Can you copy out the listing below verbatim, from the line with "On Tuesday, what" through the line with "8:30 AM to 9:30 AM", both included?

▶ **RECORDS PROVIDED**
** Start **

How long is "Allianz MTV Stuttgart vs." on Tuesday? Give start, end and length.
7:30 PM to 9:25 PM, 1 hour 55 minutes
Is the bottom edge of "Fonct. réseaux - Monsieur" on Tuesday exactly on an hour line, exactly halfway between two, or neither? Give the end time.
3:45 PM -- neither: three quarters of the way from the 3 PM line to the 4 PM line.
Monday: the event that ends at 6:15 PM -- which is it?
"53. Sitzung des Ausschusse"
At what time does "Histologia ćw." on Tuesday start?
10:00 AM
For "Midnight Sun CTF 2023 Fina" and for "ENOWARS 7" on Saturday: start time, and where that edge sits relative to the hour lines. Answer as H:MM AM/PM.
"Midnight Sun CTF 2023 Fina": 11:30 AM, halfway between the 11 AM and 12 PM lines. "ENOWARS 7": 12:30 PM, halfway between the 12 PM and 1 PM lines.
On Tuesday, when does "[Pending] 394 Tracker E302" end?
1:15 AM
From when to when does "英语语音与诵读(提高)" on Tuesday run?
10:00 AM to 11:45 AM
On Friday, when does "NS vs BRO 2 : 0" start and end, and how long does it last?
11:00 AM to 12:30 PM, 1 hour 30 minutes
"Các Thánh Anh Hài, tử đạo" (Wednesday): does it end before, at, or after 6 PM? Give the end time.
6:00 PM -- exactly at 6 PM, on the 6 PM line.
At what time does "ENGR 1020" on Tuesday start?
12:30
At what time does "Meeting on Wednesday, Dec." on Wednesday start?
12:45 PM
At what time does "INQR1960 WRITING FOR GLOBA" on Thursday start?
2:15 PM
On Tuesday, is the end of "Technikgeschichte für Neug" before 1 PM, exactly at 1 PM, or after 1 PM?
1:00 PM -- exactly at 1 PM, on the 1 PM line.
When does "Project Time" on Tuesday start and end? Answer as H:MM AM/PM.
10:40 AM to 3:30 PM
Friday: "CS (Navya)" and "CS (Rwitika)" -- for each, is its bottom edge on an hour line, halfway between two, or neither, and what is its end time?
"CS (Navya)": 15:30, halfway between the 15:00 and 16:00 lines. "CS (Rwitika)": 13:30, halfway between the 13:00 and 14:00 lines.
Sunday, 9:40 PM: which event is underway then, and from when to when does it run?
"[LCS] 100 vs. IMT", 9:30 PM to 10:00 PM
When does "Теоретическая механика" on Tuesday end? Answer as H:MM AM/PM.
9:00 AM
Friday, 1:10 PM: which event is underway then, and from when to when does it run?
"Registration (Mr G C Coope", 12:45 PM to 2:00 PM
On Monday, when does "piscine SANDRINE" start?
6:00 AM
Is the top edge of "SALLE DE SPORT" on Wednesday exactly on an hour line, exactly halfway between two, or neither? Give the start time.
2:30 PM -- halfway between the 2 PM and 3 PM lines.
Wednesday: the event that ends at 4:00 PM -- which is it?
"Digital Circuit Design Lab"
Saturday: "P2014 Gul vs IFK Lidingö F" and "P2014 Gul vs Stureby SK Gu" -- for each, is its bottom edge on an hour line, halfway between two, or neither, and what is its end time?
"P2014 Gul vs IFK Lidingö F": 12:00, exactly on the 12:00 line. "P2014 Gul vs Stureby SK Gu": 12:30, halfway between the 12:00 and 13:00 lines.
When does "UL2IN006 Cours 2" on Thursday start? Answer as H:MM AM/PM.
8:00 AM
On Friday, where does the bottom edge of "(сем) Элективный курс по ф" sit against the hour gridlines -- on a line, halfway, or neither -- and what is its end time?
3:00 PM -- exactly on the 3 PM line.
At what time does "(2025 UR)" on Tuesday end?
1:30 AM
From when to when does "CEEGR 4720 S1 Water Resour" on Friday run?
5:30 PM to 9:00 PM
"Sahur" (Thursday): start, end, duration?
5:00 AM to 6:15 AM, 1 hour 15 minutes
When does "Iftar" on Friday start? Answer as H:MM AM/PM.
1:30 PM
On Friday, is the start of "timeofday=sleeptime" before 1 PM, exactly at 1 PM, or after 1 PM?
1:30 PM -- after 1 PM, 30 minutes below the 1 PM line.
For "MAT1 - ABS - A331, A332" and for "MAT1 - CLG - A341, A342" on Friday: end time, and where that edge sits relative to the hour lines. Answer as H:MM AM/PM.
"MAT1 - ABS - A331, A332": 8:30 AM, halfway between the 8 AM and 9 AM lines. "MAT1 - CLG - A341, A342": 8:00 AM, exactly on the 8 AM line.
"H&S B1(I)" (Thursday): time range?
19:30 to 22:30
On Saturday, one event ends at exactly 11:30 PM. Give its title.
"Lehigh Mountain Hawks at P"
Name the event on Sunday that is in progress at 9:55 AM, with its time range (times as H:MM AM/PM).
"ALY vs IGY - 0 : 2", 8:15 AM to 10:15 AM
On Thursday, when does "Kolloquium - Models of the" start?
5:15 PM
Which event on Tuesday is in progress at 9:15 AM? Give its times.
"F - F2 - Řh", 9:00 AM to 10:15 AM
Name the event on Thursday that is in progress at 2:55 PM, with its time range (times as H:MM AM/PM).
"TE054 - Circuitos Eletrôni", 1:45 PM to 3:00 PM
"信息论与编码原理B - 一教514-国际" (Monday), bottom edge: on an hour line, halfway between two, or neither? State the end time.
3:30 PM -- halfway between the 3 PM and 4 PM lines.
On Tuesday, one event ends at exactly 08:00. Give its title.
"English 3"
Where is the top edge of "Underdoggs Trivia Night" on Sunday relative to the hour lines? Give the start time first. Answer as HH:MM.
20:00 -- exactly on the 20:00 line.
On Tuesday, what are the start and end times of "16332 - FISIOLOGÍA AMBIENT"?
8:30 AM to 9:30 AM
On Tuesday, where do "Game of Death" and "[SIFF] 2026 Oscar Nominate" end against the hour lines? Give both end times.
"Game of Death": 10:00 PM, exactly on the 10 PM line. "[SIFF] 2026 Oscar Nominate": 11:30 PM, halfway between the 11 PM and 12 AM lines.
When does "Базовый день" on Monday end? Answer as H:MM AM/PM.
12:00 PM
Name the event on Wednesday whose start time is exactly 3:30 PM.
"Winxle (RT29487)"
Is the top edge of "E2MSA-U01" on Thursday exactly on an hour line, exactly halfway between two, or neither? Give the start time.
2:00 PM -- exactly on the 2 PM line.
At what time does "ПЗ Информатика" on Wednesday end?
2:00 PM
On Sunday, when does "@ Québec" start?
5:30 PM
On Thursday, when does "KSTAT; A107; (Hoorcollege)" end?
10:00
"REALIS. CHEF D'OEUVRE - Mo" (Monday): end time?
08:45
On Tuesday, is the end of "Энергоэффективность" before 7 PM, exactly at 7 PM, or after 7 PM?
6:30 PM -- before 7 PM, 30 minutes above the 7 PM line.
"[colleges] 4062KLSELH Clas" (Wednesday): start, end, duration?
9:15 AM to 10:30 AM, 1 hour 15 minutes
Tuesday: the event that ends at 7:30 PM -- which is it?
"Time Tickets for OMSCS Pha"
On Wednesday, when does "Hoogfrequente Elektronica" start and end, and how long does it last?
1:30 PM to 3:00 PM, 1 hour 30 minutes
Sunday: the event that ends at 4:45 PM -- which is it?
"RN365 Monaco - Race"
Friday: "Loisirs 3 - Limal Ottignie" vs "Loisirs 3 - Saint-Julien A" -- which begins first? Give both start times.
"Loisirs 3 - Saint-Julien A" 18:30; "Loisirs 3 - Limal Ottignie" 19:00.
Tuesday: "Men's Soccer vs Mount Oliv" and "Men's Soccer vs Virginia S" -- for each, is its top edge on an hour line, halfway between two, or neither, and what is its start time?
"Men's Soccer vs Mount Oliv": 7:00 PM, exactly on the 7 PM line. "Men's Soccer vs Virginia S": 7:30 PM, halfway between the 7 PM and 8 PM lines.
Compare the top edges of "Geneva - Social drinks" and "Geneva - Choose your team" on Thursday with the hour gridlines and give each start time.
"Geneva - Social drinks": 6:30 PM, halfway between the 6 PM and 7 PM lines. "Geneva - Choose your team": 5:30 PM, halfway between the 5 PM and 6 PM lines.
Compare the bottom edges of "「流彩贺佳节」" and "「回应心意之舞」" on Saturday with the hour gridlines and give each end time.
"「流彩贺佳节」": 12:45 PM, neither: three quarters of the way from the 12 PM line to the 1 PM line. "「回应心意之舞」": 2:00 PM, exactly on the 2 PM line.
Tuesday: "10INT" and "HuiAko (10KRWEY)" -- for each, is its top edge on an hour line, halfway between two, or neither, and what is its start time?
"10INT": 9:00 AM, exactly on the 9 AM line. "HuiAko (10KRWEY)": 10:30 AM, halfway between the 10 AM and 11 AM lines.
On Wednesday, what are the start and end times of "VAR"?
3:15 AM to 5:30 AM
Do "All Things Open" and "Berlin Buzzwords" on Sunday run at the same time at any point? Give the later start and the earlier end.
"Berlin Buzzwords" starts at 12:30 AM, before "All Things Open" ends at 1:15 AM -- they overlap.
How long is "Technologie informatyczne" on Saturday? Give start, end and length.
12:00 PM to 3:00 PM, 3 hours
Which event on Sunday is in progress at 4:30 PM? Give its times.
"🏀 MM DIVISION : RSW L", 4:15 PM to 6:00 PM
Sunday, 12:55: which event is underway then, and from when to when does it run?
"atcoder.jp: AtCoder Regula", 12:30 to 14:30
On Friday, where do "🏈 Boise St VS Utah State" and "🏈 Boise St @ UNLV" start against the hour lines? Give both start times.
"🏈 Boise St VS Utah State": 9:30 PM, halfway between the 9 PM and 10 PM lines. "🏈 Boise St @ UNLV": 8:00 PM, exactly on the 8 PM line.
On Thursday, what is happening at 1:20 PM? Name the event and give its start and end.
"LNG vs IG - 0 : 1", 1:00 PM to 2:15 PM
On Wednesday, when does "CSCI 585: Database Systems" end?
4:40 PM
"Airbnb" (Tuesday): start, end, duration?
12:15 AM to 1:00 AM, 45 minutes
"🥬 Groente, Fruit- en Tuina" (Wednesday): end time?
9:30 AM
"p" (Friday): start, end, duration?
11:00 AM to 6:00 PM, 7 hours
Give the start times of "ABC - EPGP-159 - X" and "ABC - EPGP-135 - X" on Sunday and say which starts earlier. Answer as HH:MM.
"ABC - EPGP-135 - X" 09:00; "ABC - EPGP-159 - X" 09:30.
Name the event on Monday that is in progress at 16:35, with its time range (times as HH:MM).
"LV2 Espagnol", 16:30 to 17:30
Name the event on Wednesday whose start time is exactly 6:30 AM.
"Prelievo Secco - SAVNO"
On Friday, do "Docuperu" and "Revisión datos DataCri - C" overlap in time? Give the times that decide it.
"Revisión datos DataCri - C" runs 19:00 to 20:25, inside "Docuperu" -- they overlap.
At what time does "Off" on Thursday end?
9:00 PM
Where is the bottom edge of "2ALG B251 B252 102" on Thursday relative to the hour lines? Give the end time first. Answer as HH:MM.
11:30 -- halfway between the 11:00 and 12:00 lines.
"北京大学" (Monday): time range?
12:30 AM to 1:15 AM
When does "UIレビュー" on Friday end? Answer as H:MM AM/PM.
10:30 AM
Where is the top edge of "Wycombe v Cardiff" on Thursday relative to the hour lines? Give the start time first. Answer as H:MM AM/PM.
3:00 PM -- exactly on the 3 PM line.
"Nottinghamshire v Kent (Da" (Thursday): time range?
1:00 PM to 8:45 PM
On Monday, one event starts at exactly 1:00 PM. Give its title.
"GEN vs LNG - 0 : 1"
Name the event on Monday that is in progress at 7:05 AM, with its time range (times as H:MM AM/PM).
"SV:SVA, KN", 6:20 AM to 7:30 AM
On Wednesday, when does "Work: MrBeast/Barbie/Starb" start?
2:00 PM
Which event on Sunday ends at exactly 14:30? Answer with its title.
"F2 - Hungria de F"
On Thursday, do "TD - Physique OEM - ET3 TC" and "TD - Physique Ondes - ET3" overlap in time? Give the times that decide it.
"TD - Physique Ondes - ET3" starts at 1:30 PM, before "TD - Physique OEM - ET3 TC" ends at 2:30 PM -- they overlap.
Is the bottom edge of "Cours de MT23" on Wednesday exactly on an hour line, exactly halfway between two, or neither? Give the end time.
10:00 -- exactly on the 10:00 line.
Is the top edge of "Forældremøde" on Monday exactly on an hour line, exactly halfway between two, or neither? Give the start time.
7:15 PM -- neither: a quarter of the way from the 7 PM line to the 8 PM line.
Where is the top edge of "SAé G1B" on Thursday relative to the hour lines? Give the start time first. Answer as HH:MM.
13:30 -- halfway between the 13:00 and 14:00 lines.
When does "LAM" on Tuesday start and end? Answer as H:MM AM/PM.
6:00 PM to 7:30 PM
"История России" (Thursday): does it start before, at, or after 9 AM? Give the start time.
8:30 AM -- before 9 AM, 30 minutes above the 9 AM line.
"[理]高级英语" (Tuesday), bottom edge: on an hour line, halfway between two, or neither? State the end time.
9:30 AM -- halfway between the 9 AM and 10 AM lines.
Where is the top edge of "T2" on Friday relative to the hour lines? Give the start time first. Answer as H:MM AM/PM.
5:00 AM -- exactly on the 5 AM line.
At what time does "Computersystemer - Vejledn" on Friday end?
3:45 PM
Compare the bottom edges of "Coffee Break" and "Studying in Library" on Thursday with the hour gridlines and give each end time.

** End **

▶ **THE COMPLETED TASK**
On Tuesday, what are the start and end times of "16332 - FISIOLOGÍA AMBIENT"?
8:30 AM to 9:30 AM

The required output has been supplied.